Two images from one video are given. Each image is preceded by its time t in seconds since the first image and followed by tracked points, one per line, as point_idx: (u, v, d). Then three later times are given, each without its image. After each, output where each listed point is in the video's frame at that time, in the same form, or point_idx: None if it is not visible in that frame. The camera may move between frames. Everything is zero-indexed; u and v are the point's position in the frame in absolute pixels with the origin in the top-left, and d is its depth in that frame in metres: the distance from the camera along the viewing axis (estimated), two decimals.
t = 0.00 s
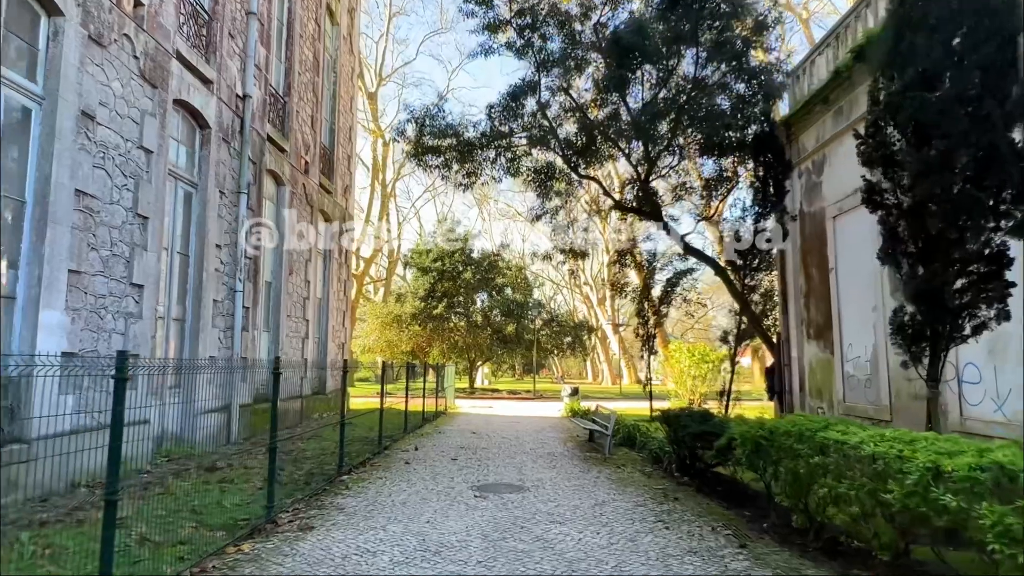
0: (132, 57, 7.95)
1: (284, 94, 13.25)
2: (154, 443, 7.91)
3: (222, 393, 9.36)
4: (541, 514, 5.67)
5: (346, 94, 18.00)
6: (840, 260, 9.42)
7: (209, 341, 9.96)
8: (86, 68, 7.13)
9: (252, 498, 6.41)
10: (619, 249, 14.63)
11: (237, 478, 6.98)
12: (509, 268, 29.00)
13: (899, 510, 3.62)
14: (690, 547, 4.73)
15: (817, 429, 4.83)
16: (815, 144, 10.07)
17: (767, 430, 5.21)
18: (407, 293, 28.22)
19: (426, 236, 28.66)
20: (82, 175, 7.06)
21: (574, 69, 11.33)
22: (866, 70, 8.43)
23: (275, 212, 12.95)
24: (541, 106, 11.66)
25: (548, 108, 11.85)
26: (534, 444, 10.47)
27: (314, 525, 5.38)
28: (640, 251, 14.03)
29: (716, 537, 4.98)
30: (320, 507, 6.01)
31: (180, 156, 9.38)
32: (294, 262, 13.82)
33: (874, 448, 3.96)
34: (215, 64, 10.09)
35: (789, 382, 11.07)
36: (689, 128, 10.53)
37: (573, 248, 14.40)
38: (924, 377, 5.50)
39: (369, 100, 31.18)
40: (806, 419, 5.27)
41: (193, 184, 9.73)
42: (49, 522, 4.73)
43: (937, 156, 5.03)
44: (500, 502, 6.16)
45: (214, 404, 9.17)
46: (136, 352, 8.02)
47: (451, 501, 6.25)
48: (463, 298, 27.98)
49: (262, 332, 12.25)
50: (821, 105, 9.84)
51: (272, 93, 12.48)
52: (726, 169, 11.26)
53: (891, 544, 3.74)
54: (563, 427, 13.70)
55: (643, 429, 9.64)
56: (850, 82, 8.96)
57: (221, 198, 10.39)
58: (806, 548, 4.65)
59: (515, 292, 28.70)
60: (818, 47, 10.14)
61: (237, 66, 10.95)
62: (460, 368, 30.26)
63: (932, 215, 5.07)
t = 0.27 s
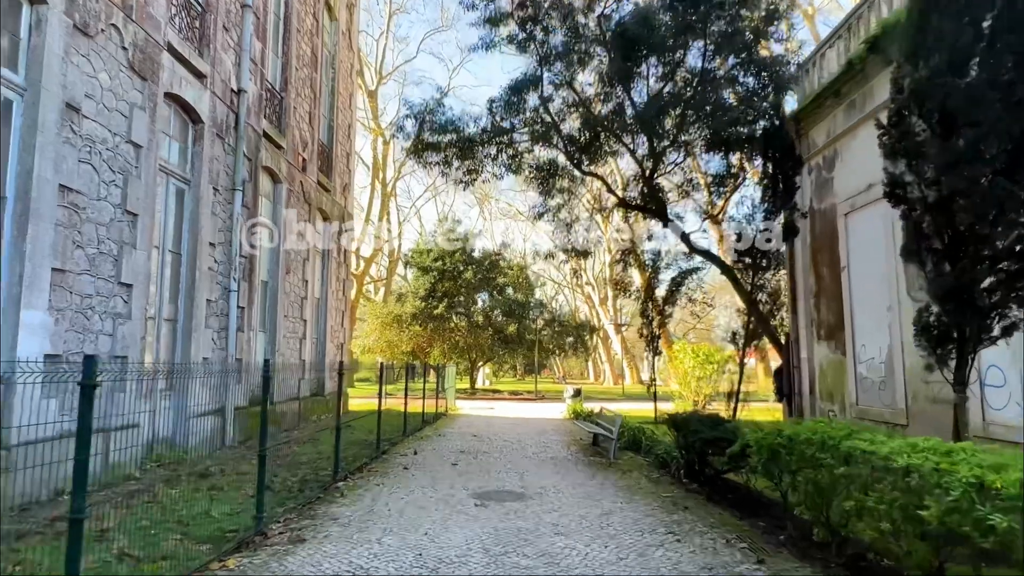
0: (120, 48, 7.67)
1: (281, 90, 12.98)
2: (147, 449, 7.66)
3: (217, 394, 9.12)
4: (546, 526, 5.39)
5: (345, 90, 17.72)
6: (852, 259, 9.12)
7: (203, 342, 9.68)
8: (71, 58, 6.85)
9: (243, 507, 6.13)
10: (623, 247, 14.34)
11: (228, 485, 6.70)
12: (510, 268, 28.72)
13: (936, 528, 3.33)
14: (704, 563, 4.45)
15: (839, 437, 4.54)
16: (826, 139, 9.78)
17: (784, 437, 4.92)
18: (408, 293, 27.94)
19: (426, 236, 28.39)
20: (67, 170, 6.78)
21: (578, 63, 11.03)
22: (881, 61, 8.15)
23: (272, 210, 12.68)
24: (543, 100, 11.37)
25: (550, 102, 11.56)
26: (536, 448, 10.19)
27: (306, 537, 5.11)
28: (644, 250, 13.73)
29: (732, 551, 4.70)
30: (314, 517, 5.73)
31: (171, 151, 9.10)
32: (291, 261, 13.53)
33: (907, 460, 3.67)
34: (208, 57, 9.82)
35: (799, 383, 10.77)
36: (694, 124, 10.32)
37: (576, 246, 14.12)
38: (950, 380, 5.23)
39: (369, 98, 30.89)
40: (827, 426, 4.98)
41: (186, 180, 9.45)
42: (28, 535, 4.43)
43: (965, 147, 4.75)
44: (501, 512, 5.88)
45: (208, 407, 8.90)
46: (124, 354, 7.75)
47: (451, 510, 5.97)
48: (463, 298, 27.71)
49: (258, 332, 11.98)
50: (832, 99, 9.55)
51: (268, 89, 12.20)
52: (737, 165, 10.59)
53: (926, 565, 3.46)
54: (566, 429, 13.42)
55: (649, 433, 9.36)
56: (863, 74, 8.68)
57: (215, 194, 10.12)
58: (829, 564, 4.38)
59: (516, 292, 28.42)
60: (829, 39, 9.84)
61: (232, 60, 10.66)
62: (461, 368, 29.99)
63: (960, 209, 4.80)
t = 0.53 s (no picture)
0: (105, 35, 7.41)
1: (276, 83, 12.70)
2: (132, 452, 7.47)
3: (210, 394, 8.87)
4: (546, 532, 5.12)
5: (342, 85, 17.43)
6: (862, 253, 8.83)
7: (194, 340, 9.42)
8: (52, 44, 6.59)
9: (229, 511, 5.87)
10: (625, 244, 14.06)
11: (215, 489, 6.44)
12: (511, 266, 28.45)
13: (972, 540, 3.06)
14: (714, 573, 4.19)
15: (858, 440, 4.27)
16: (835, 132, 9.50)
17: (799, 440, 4.65)
18: (407, 292, 27.66)
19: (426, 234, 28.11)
20: (47, 160, 6.51)
21: (579, 54, 10.74)
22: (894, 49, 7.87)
23: (266, 206, 12.41)
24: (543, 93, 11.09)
25: (551, 95, 11.28)
26: (537, 449, 9.93)
27: (293, 544, 4.85)
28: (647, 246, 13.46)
29: (743, 560, 4.44)
30: (302, 523, 5.47)
31: (160, 143, 8.84)
32: (287, 257, 13.26)
33: (938, 465, 3.39)
34: (199, 47, 9.55)
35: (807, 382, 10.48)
36: (700, 117, 10.01)
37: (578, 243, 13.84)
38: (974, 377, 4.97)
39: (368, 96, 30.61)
40: (843, 427, 4.72)
41: (176, 174, 9.19)
42: None
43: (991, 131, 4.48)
44: (499, 517, 5.61)
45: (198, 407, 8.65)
46: (108, 352, 7.48)
47: (446, 515, 5.71)
48: (463, 296, 27.44)
49: (252, 330, 11.72)
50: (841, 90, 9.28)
51: (262, 81, 11.93)
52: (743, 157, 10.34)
53: None
54: (567, 429, 13.15)
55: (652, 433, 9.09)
56: (874, 63, 8.42)
57: (206, 188, 9.85)
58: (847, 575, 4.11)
59: (516, 291, 28.14)
60: (837, 29, 9.56)
61: (224, 51, 10.39)
62: (461, 368, 29.75)
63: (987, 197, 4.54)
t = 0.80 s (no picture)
0: (86, 21, 7.09)
1: (270, 76, 12.38)
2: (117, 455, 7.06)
3: (198, 396, 8.56)
4: (546, 545, 4.81)
5: (339, 80, 17.10)
6: (875, 250, 8.50)
7: (182, 340, 9.11)
8: (28, 28, 6.27)
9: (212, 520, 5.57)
10: (628, 241, 13.73)
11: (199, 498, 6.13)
12: (511, 265, 28.12)
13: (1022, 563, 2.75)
14: None
15: (884, 448, 3.95)
16: (846, 125, 9.17)
17: (817, 448, 4.32)
18: (406, 291, 27.36)
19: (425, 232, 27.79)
20: (22, 149, 6.19)
21: (581, 45, 10.41)
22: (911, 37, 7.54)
23: (259, 203, 12.08)
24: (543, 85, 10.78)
25: (551, 88, 10.96)
26: (537, 452, 9.60)
27: (275, 558, 4.54)
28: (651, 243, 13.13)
29: None
30: (288, 534, 5.17)
31: (146, 136, 8.53)
32: (281, 255, 12.93)
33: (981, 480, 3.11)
34: (188, 36, 9.22)
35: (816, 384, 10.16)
36: (705, 110, 9.78)
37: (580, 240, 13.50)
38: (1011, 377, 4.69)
39: (367, 93, 30.29)
40: (866, 434, 4.40)
41: (164, 168, 8.88)
42: None
43: None
44: (497, 528, 5.29)
45: (186, 409, 8.34)
46: (90, 352, 7.17)
47: (441, 525, 5.40)
48: (463, 295, 27.13)
49: (244, 330, 11.41)
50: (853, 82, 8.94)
51: (254, 74, 11.60)
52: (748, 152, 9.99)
53: None
54: (568, 432, 12.83)
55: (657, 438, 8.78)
56: (889, 52, 8.10)
57: (196, 183, 9.53)
58: None
59: (517, 291, 27.81)
60: (847, 18, 9.23)
61: (215, 41, 10.07)
62: (461, 368, 29.45)
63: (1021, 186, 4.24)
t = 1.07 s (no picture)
0: (69, 5, 6.80)
1: (265, 68, 12.07)
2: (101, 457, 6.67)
3: (190, 396, 8.27)
4: (550, 556, 4.51)
5: (337, 74, 16.79)
6: (890, 245, 8.19)
7: (173, 339, 8.81)
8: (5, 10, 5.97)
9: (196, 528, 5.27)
10: (633, 238, 13.42)
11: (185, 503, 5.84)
12: (512, 264, 27.80)
13: None
14: None
15: (917, 454, 3.65)
16: (859, 116, 8.87)
17: (843, 453, 4.02)
18: (405, 290, 27.07)
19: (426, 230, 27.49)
20: None
21: (584, 37, 10.06)
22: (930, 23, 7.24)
23: (253, 198, 11.77)
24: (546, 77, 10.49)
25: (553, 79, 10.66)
26: (539, 455, 9.28)
27: (260, 571, 4.24)
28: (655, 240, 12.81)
29: None
30: (276, 544, 4.88)
31: (134, 126, 8.23)
32: (276, 252, 12.60)
33: None
34: (179, 25, 8.92)
35: (827, 384, 9.85)
36: (712, 102, 9.50)
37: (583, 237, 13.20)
38: None
39: (367, 90, 29.99)
40: (895, 439, 4.10)
41: (153, 160, 8.58)
42: None
43: None
44: (498, 537, 4.99)
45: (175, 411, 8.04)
46: (73, 350, 6.88)
47: (437, 533, 5.10)
48: (463, 294, 26.83)
49: (238, 329, 11.12)
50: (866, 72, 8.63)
51: (249, 66, 11.29)
52: (756, 145, 9.68)
53: None
54: (571, 433, 12.53)
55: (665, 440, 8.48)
56: (906, 40, 7.79)
57: (188, 177, 9.24)
58: None
59: (518, 290, 27.50)
60: (861, 6, 8.89)
61: (207, 30, 9.76)
62: (461, 368, 29.16)
63: None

********************

**What the task requires:** There is a run of lines above from the one with "30: (320, 507, 6.01)" to the one with "52: (726, 169, 11.26)"; print exactly that run, both ends included, and nothing else.

**Answer space:**
30: (320, 507, 6.01)
31: (180, 156, 9.38)
32: (294, 262, 13.82)
33: (874, 448, 3.96)
34: (215, 64, 10.09)
35: (789, 382, 11.07)
36: (689, 128, 10.53)
37: (573, 248, 14.40)
38: (924, 377, 5.50)
39: (369, 100, 31.18)
40: (806, 419, 5.27)
41: (193, 184, 9.73)
42: (49, 522, 4.73)
43: (937, 156, 5.03)
44: (500, 502, 6.16)
45: (214, 404, 9.17)
46: (136, 352, 8.02)
47: (451, 501, 6.25)
48: (463, 298, 27.98)
49: (262, 332, 12.25)
50: (821, 105, 9.84)
51: (272, 93, 12.48)
52: (726, 169, 11.26)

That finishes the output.